Bryan avenged, sort of, not really.
The Populists of the 1890s were
good diagnosers but terrible prescribers. They analyzed the problems of financialism and globalism beautifully, but their proposed solution was always a weakening of the gold standard. Exactly backwards. What happened when Nixon finally killed the gold standard? Final victory for the bankers and globalists.
For some reason the usual Populist Pill was Bimetallism, which mixed 15 parts silver and 1 part gold into a magic token that would destroy all bankers.
Now bimetallism has returned in an equally useless way.

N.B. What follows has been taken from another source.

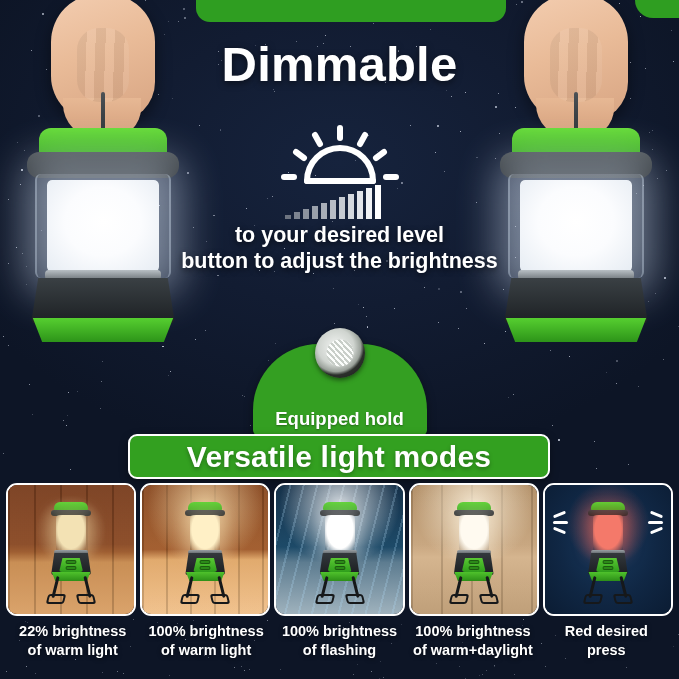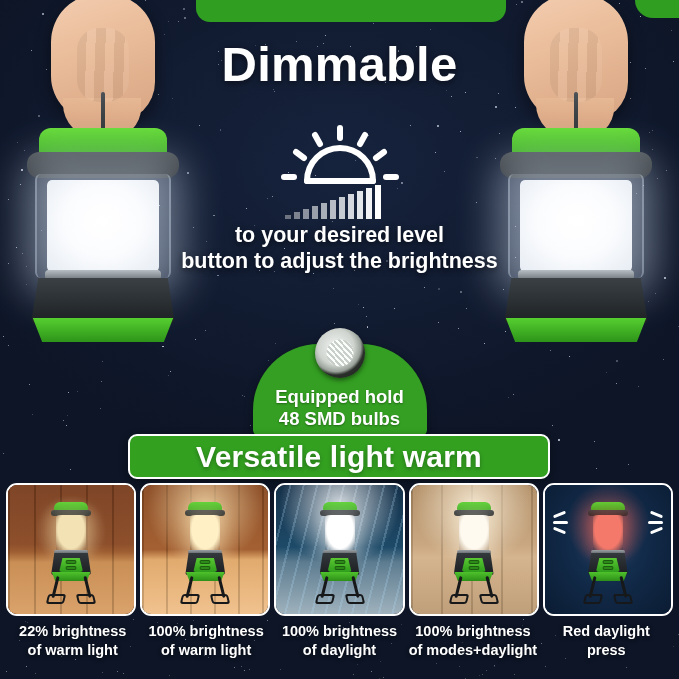"48 SMD bulbs" div.txt { html: <div>48 SMD bulbs</div> -> none }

In
Max Keiser's latest episode he discusses a metal-mix ETF, which supposedly has some properties of a currency. When you buy a unit of this thing, you're supposedly claiming title to a mix of metals stored in bullion warehouses somewhere. The mix is 93.75% silver, 3% gold, and the rest platinum and palladium.
93% sounds familiar. 15 to 1 is 93.33% silver, 6.66% gold.
= = = = =
Is that why they chose 15? Were they consciously beasting gold? I doubt it. 666 wasn't a big deal in 1890. Only a few scholars and offbeat snake-handling churches focused on Revelation themes. Public attention began with TV evangelists in the 70s.
Oddly, Google's Ngram thingamajig doesn't show the pattern. I can't think of a way to distinguish the religious context from incidental occurrences of 666 in technical publications. 666 volts, 666 hours of part-time work, etc. I'd expect the incidental references to be fairly constant over the years; the Ngram is fairly constant, which tells me that the
printed publications of evangelists never made it into libraries. There is a mild correlation between the peak frequencies and preparing for war. 1811, 1844, 1917, 1939, 1989. When we are riling ourselves up to attack some foreigners, we talk about the Beast.